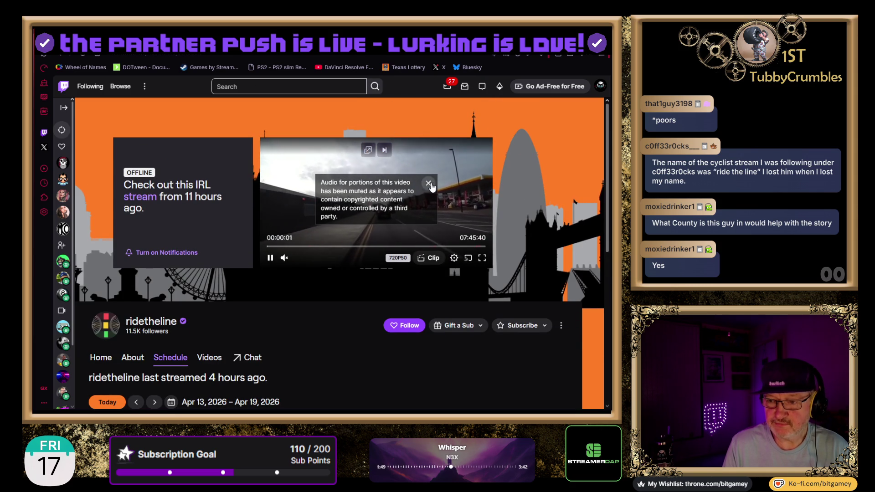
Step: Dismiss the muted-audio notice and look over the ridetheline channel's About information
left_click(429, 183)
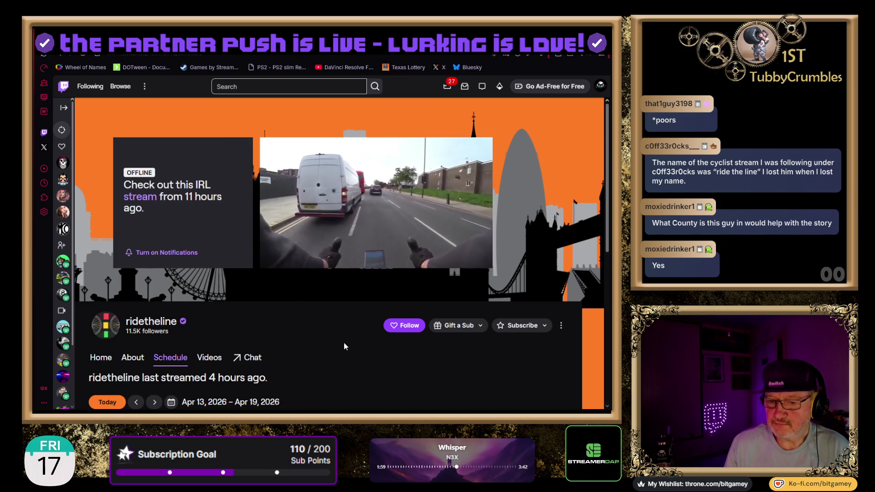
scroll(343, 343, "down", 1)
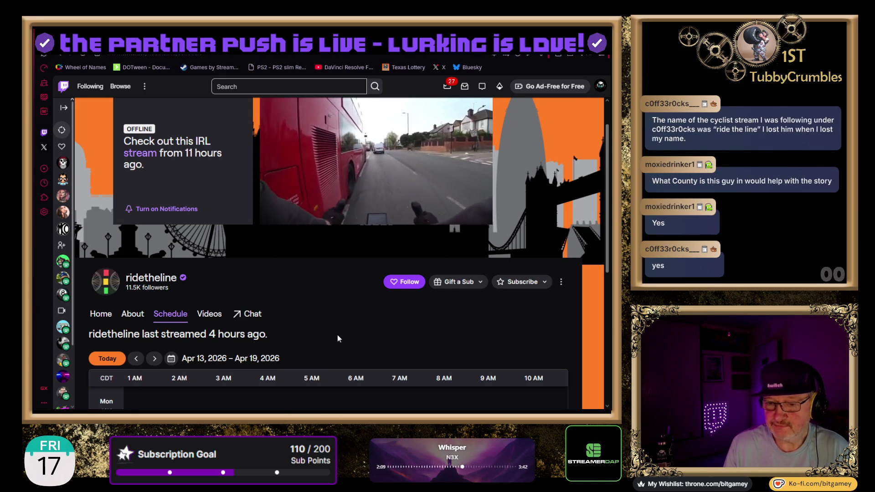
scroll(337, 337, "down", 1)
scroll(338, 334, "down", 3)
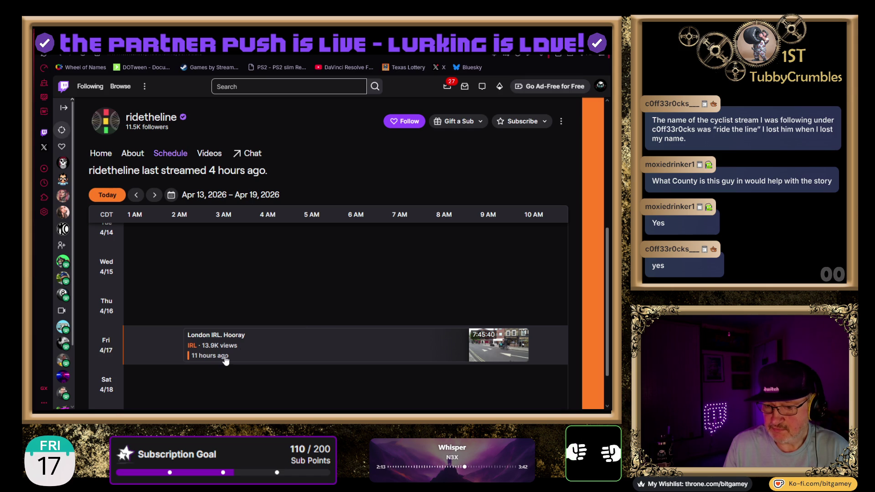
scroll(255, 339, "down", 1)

Exercise description: Report the number of lines in the material above that contain "scroll". Nothing else is wanted.

Answer box: 4